BankedWhile having money in the bank is always a prescription for feeling well, having a bank account is a precursor to getting health insurance under the Affordable Care Act. That fact could prevent millions of people who are eligible for health insurance premium subsidies under health reform from enrolling in a health plan.

The issue of banking the un-banked in health is a little talked-about detail that, if overlooked, will scuttle the best-laid plans for health reform. That’s because if people enroll in health insurance, their monthly premiums will need to be debited from a bank account. So, without a bank account, the newly-enrolled  in a health plan won’t be able to pay ongoing premiums.

Think about it this way: workers who receive their health insurance through their employer have their monthly plan premiums deducted from their paychecks. In this way, the employer’s accounts payables function is playing the role of medical banker.

For people who obtain health insurance through a health insurance exchange under health reform, premium payments are expected to be paid through personal bank accounts.

Thus, 1 in 4 Americans who is eligible for a premium subsidy under the Affordable Care Act (ACA) could be unable to access health insurance because they are “un-banked,” without a checking account, according to a Jackson Hewitt survey published in May 2013.

In Uninsured + Unbanked = Unenrolled, Jackson Hewitt, the tax services company, details the conundrum: insurance companies can require customers to pay premiums automatically through checking accounts. This lowers administrative costs – which analysts agree is a good thing to do. But the unintended consequence would be that for the 8 million+ uninsured Americans eligible for tax credits under the ACA, insurance remains elusive.

Most of the un-banked consumers live in 11 of the 12 states where Health Insurance Marketplaces (Exchanges, HIXs) will be operated by the Federal government. In Illinois, Jackson Hewitt found that over 1 in 3 uninsured residents probably doesn’t have a checking account. The two most populous HIX’s, California and New York, have the second and third lowest un-banked rates in the U.S. among uninsured people living with incomes 100% to 400% of the Federal Poverty Level.

African-Americans and Hispanic Americans are especially impacted by this situation: they are 43% more likely to be un-banked than white Americans. Statistically, 1 in 3 African-Americans and Hispanic Americans is un-banked. This equates to 5 million of the 8.5 million total people uninsured and un-banked in America eligible for ACA premium credits.

Health Populi’s Hot Points:  There are some 50 million people in the U.S. without bank accounts according to the RAND Corporation‘s 2012 findings on the un-banked in America. But just because folks don’t have bank accounts doesn’t mean they don’t transact personal finance using other tools. Jackson Hewitt calls out prepaid debit cards as one way un-banked consumers make electronic payments, a growing M.O. for people who don’t have traditional checking accounts. The Federal government issues such cards to beneficiaries in Veterans Administration and Social Security programs, and State recipients of benefits also use these cards.

But Federal rules, Jackson Hewitt points out, allow insurance companies to reject debit card payments: the specific legal issue is in the ACA at § 1412(c), as amended; 77 Fed.
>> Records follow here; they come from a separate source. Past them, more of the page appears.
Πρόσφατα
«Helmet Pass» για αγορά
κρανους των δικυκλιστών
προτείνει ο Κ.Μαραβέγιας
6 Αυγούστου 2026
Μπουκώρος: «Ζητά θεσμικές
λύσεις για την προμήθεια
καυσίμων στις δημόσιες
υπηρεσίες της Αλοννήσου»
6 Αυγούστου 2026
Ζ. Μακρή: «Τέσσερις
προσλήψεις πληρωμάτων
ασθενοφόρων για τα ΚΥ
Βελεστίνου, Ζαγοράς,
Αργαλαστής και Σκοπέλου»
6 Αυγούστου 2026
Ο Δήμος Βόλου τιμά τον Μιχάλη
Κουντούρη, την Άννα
Reg. 18310, 18471 (March 27, 2012) (to be codified at 45 CFR § 156.270); id. at 18463 (March 27, 2012) (to be codified at 45 CFR § 155.430).

There is language in a letter from the Department of Health and Human Services to insurers from April 5, 2013 stating that insurers must accept payments in ways that are “non-discriminatory,” but since the publication of that letter, Jackson Hewitt found no further clarification on using debit card payments.

The Federal government has the opportunity to fix this oversight, allowing for other types of consumer payment mechanisms beyond checking accounts to include, at a minimum, debit cards.

Real Simple published a helpful article on the merits of checking accounts versus prepaid cards here. They argue that consumers can find “free” checking accounts without fees, discoverable at sites like But in 2013, these are few and far between as banks nickel-and-dime consumers on fees.

Still, the un-banked need better financial options, as discussed in the Center for American Progress discussion on the unbanked. The use prepaid cards has reached 27% of the un-banked who used to have traditional bank accounts. Prepaid cards aren’t a panacea but are the chosen financial vehicle for millions of people in America who, for various reasons — financial, trust, and logistical — choose to use them. They need stronger consumer protections and industry standards.